**ABOUT THIS TASK**
Copy the records below in full, keeping each word as it is but omitting the pictures.
(Beginning of MATERIALS PROVIDED)
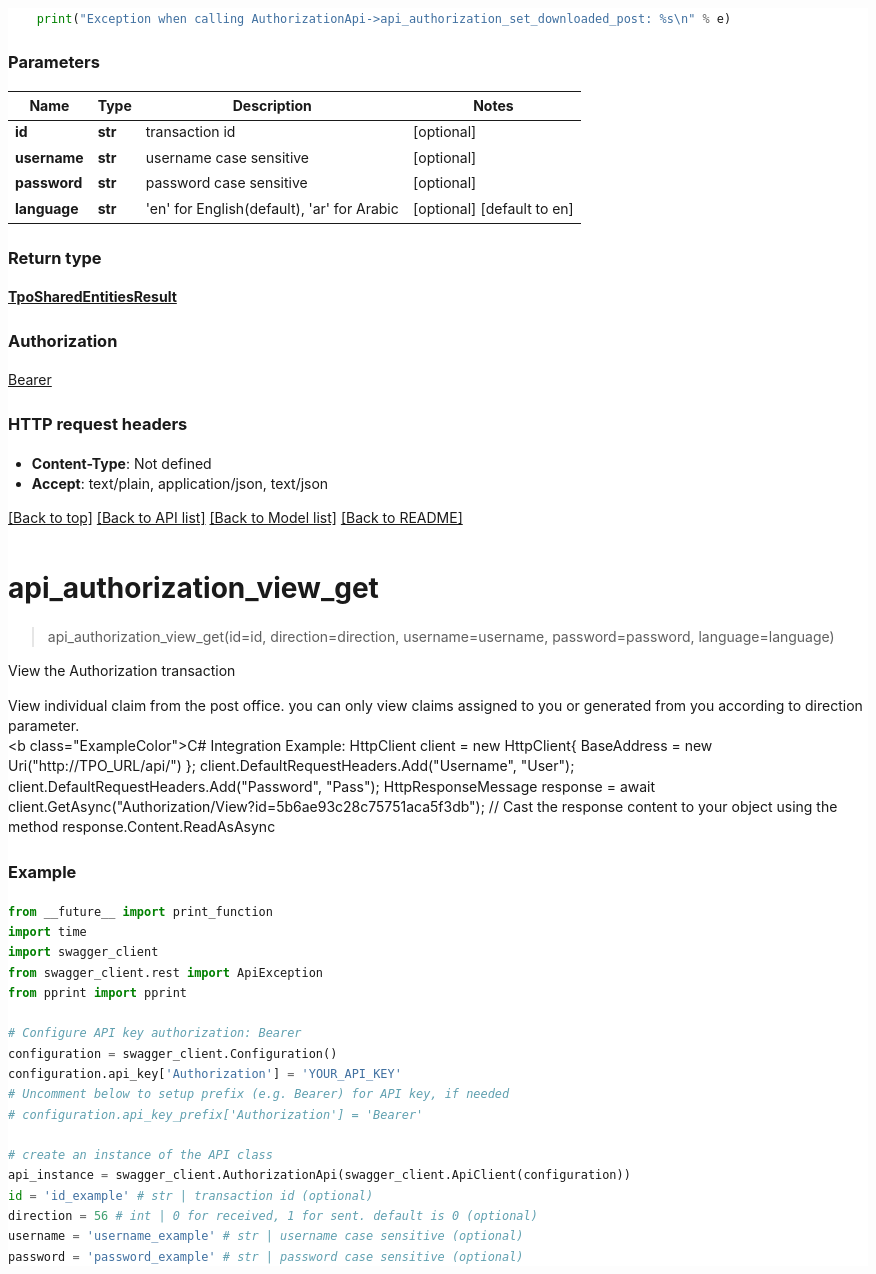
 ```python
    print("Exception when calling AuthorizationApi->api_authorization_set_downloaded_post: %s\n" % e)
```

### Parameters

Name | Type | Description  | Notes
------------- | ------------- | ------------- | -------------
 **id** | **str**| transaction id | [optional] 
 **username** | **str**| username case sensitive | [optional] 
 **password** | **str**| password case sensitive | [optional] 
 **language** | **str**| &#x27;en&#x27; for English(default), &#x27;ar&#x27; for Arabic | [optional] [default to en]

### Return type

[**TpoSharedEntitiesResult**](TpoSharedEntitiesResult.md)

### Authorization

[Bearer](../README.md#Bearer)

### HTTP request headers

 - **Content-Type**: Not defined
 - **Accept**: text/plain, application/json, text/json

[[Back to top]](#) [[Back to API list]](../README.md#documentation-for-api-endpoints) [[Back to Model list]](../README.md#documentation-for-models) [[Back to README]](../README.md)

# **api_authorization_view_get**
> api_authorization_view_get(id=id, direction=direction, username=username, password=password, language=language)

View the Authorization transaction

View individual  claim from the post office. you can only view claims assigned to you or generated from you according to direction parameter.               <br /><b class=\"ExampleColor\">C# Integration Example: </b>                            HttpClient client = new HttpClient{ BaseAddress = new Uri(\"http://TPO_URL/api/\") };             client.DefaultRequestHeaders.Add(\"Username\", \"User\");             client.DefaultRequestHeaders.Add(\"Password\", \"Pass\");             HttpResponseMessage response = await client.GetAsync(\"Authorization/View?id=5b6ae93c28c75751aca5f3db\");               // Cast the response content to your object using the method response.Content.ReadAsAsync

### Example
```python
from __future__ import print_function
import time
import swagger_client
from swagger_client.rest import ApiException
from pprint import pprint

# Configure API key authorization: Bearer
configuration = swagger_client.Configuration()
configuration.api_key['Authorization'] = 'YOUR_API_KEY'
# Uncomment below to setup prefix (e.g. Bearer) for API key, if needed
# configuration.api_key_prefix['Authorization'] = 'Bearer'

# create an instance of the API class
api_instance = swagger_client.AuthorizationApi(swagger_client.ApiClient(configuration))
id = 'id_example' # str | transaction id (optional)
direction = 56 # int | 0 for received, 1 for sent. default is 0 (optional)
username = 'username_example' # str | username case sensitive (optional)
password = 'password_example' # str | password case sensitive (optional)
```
(End of MATERIALS PROVIDED)
**WRITTEN ANSWER**
 ```python
    print("Exception when calling AuthorizationApi->api_authorization_set_downloaded_post: %s\n" % e)
```

### Parameters

Name | Type | Description  | Notes
------------- | ------------- | ------------- | -------------
 **id** | **str**| transaction id | [optional] 
 **username** | **str**| username case sensitive | [optional] 
 **password** | **str**| password case sensitive | [optional] 
 **language** | **str**| &#x27;en&#x27; for English(default), &#x27;ar&#x27; for Arabic | [optional] [default to en]

### Return type

[**TpoSharedEntitiesResult**](TpoSharedEntitiesResult.md)

### Authorization

[Bearer](../README.md#Bearer)

### HTTP request headers

 - **Content-Type**: Not defined
 - **Accept**: text/plain, application/json, text/json

[[Back to top]](#) [[Back to API list]](../README.md#documentation-for-api-endpoints) [[Back to Model list]](../README.md#documentation-for-models) [[Back to README]](../README.md)

# **api_authorization_view_get**
> api_authorization_view_get(id=id, direction=direction, username=username, password=password, language=language)

View the Authorization transaction

View individual  claim from the post office. you can only view claims assigned to you or generated from you according to direction parameter.               <br /><b class=\"ExampleColor\">C# Integration Example: </b>                            HttpClient client = new HttpClient{ BaseAddress = new Uri(\"http://TPO_URL/api/\") };             client.DefaultRequestHeaders.Add(\"Username\", \"User\");             client.DefaultRequestHeaders.Add(\"Password\", \"Pass\");             HttpResponseMessage response = await client.GetAsync(\"Authorization/View?id=5b6ae93c28c75751aca5f3db\");               // Cast the response content to your object using the method response.Content.ReadAsAsync

### Example
```python
from __future__ import print_function
import time
import swagger_client
from swagger_client.rest import ApiException
from pprint import pprint

# Configure API key authorization: Bearer
configuration = swagger_client.Configuration()
configuration.api_key['Authorization'] = 'YOUR_API_KEY'
# Uncomment below to setup prefix (e.g. Bearer) for API key, if needed
# configuration.api_key_prefix['Authorization'] = 'Bearer'

# create an instance of the API class
api_instance = swagger_client.AuthorizationApi(swagger_client.ApiClient(configuration))
id = 'id_example' # str | transaction id (optional)
direction = 56 # int | 0 for received, 1 for sent. default is 0 (optional)
username = 'username_example' # str | username case sensitive (optional)
password = 'password_example' # str | password case sensitive (optional)
```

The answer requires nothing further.